▶ **Machine-readable electronics designs**
____________________
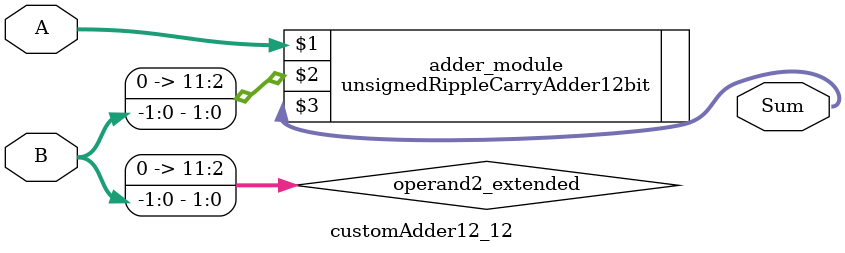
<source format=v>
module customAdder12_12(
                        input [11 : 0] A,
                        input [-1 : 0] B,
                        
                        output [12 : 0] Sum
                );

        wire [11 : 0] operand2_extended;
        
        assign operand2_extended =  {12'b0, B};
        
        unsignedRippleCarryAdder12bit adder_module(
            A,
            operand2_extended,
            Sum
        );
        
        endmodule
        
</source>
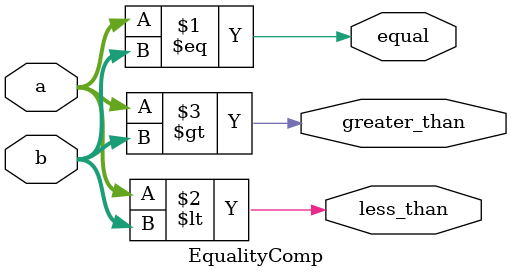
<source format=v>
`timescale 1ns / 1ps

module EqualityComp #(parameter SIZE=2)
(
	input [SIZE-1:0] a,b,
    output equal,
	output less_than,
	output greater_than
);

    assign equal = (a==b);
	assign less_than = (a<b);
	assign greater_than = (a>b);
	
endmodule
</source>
____________________
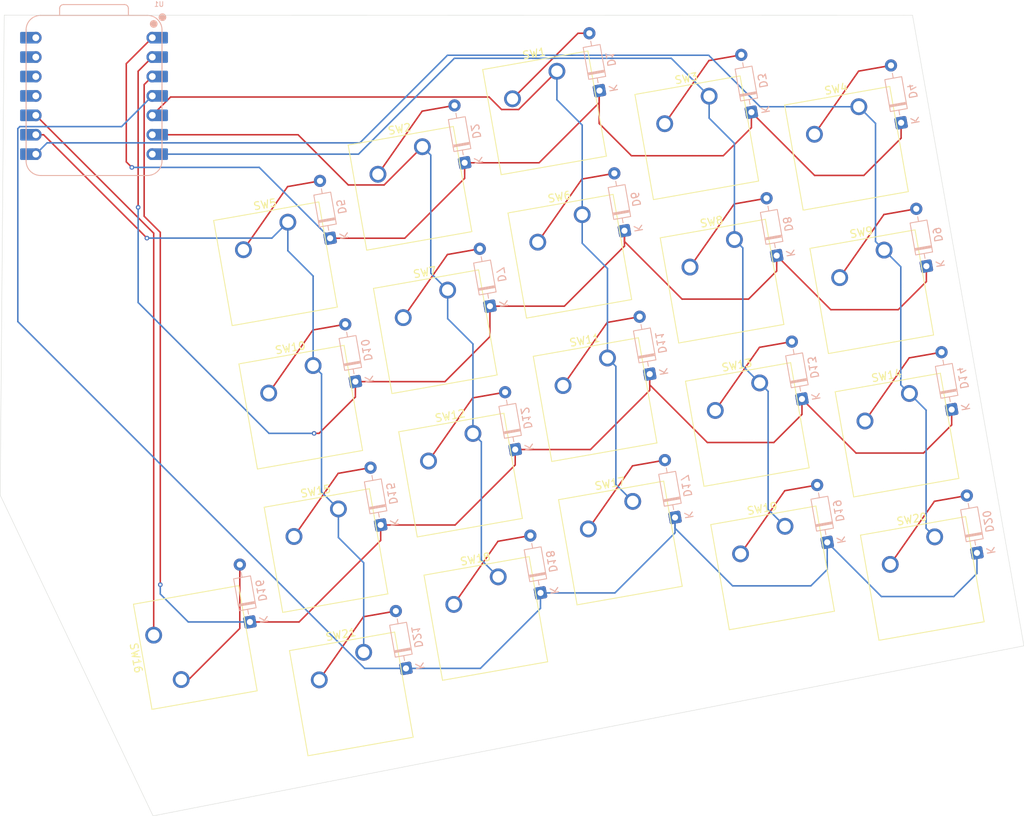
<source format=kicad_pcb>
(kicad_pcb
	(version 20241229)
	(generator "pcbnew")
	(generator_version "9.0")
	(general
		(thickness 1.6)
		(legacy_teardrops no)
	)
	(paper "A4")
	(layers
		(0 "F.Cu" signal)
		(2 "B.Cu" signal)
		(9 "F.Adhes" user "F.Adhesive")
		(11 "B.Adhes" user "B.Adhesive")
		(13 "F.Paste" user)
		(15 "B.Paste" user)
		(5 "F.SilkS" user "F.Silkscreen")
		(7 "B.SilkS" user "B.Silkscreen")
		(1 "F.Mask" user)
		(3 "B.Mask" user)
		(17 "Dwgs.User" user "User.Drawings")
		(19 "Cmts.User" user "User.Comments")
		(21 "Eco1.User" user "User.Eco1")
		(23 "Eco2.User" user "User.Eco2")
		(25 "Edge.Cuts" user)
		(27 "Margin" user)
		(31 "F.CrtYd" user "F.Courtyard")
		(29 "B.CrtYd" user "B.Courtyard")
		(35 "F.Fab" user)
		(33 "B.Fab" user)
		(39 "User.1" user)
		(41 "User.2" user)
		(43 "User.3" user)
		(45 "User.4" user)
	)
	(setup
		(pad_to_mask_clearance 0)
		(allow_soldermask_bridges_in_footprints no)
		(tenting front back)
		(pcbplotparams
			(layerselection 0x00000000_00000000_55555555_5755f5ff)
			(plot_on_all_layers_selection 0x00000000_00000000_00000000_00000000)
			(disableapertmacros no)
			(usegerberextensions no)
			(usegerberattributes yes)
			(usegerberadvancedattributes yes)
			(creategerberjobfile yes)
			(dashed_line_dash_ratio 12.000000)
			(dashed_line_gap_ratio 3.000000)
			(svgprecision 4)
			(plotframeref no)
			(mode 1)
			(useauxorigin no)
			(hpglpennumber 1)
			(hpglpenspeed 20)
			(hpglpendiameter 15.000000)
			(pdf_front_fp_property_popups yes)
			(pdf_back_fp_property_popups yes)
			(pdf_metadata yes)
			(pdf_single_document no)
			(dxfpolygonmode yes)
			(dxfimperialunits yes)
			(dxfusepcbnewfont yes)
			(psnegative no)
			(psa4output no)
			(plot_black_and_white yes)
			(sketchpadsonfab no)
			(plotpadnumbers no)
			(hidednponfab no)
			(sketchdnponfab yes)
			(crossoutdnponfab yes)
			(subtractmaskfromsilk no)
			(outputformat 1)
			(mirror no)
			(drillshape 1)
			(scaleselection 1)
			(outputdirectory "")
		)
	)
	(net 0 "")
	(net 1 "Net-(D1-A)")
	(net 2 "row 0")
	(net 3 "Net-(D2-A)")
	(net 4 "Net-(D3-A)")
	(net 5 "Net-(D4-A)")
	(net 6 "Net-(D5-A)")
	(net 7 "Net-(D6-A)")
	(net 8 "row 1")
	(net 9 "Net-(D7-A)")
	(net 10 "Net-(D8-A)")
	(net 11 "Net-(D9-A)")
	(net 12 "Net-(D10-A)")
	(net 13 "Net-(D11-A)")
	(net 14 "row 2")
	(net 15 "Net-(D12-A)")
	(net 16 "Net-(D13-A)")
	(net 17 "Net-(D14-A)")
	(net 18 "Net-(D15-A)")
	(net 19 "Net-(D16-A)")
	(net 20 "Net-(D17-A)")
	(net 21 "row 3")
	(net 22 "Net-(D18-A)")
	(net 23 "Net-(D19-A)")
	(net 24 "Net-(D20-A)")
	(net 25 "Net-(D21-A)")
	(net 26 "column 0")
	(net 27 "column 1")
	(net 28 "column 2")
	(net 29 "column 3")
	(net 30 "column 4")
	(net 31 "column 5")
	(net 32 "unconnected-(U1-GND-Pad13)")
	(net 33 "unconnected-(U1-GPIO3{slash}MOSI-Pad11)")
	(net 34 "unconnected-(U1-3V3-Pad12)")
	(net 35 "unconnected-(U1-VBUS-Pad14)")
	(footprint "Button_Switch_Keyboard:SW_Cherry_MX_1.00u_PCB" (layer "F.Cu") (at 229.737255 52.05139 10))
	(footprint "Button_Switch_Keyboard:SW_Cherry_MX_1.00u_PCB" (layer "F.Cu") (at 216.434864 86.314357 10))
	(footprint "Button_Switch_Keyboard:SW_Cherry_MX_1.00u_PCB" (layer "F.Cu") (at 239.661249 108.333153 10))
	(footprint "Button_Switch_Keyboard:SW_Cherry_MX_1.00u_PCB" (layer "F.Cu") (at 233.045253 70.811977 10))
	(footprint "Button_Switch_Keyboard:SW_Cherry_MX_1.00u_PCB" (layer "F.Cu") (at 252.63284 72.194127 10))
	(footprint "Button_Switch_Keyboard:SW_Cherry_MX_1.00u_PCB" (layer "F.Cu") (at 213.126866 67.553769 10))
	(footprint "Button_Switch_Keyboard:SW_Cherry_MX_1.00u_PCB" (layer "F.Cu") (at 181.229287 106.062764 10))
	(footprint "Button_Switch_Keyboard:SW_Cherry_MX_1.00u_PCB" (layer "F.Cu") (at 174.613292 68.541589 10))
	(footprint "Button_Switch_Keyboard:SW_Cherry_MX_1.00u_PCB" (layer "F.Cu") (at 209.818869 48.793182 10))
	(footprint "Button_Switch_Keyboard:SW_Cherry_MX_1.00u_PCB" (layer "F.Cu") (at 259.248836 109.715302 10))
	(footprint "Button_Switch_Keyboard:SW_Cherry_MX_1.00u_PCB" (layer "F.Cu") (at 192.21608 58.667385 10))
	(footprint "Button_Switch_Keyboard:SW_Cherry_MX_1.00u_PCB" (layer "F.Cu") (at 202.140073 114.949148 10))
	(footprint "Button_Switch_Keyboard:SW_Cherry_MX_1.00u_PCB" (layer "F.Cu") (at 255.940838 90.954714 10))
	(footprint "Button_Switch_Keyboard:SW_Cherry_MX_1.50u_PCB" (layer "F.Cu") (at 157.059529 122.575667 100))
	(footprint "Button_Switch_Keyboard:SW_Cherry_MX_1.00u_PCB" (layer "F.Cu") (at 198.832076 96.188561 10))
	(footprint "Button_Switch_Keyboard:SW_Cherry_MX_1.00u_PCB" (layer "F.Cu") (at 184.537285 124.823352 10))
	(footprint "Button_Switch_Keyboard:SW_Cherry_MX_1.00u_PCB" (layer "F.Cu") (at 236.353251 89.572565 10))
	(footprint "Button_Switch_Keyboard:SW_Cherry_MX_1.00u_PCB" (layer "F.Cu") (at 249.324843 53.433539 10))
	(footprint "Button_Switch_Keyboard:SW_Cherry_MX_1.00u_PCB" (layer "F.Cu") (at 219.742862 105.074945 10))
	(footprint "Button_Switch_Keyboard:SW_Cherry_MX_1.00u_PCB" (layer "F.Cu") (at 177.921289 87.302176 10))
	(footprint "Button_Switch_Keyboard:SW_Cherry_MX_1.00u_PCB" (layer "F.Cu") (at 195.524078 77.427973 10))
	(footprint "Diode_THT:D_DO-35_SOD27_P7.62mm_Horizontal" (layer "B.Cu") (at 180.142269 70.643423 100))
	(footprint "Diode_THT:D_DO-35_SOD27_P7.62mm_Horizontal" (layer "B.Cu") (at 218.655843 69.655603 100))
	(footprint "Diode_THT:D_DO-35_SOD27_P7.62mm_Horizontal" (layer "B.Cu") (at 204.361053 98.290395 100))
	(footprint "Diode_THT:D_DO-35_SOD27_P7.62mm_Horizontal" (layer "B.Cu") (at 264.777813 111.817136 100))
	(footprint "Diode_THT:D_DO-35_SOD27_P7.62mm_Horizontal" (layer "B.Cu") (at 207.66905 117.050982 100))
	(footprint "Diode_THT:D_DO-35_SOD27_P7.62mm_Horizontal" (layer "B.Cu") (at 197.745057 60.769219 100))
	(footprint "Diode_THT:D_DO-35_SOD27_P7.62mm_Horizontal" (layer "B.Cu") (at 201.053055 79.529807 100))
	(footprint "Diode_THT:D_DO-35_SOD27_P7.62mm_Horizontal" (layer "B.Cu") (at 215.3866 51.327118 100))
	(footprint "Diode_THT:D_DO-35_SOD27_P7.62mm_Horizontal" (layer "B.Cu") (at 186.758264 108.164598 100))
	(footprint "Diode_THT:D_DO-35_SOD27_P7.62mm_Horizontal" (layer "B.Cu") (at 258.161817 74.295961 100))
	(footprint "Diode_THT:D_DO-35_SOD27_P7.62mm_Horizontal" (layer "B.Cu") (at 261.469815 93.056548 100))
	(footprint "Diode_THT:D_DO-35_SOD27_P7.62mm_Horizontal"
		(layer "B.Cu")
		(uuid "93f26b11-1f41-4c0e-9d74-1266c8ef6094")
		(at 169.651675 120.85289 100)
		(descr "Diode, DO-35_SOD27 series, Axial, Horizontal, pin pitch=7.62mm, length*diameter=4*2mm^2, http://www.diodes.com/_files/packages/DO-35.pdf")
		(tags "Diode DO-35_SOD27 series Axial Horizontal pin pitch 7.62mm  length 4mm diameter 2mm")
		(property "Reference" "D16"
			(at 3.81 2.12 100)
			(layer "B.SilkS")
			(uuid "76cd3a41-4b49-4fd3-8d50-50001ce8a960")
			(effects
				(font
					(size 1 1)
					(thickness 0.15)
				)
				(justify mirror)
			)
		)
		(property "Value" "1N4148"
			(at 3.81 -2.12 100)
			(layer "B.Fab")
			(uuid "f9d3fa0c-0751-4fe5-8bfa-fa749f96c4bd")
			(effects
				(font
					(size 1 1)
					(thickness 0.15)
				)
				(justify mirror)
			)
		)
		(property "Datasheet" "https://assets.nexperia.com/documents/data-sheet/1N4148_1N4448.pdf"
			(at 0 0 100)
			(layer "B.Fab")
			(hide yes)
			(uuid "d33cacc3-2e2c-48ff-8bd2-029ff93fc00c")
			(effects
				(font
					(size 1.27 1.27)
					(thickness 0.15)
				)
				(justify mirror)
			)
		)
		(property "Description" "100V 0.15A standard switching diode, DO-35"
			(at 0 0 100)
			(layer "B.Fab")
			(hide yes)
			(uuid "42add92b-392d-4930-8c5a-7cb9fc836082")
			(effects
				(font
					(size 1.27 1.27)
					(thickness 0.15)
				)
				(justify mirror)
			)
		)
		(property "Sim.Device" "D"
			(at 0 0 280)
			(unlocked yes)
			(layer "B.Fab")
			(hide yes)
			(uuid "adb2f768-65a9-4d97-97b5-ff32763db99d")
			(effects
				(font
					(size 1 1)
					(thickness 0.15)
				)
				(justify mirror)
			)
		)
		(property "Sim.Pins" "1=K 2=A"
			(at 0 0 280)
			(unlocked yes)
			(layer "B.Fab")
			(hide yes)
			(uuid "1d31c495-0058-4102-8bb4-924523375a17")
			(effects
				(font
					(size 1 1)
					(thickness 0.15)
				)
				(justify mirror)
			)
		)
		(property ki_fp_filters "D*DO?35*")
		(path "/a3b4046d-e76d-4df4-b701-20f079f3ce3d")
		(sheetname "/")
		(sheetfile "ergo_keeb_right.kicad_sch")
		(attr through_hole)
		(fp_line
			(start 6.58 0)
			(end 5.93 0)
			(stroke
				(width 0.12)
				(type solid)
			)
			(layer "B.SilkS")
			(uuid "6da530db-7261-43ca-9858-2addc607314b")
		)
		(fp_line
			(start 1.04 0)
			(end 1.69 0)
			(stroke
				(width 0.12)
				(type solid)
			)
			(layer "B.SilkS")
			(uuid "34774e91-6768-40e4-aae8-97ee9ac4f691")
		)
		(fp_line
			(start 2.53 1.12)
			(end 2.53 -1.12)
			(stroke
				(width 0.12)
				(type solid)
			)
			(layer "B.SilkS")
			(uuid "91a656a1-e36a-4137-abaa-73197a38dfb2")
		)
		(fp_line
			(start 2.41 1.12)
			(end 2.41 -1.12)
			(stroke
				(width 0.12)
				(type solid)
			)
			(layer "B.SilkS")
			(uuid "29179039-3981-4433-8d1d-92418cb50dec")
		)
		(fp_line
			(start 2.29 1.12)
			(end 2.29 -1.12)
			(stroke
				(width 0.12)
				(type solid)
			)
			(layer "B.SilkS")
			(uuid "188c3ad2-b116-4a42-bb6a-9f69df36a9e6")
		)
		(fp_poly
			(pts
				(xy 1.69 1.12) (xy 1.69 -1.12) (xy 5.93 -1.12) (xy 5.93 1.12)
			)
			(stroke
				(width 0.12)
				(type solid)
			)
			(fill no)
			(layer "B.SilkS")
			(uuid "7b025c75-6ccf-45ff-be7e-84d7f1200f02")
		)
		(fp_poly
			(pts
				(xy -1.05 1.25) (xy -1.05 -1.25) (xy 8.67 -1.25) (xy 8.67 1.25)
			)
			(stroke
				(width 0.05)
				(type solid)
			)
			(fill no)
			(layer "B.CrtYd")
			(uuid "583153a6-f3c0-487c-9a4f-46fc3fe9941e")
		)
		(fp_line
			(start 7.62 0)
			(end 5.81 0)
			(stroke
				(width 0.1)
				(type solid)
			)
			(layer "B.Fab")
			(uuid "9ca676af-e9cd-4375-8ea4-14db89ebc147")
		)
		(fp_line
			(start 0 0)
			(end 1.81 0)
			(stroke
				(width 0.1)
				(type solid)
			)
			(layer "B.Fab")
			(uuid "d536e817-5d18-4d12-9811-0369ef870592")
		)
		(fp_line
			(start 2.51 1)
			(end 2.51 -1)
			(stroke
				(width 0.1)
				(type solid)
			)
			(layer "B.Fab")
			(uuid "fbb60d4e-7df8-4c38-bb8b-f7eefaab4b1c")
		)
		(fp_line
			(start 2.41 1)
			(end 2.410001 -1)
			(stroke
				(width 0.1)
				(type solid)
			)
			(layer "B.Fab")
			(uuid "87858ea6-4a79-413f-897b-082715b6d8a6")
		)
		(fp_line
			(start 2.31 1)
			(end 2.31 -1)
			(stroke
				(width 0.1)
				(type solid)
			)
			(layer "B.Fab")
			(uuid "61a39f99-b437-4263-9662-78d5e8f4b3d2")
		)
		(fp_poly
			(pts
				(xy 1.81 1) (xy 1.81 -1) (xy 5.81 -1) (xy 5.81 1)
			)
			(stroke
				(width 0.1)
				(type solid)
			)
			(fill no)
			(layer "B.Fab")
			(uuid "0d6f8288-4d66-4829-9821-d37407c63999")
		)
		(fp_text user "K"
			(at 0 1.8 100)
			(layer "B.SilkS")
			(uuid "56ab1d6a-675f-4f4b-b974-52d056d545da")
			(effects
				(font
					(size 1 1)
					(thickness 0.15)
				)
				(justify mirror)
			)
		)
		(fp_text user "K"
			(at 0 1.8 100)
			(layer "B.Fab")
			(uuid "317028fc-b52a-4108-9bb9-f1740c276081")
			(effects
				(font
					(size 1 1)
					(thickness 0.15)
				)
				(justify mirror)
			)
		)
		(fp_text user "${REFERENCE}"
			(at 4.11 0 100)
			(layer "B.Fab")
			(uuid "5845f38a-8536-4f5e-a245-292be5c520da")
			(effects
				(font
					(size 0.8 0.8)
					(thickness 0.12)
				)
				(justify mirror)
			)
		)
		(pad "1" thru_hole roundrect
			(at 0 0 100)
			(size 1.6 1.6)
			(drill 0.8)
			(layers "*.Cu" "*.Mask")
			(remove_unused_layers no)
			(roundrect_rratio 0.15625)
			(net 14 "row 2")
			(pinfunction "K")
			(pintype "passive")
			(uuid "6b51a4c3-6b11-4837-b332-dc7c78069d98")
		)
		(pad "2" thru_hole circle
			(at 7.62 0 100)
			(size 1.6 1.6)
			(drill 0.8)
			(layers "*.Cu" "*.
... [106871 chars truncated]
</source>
____________________
Each line that contains the string "Adhesive" should be copied from the data above.

		(9 "F.Adhes" user "F.Adhesive")
		(11 "B.Adhes" user "B.Adhesive")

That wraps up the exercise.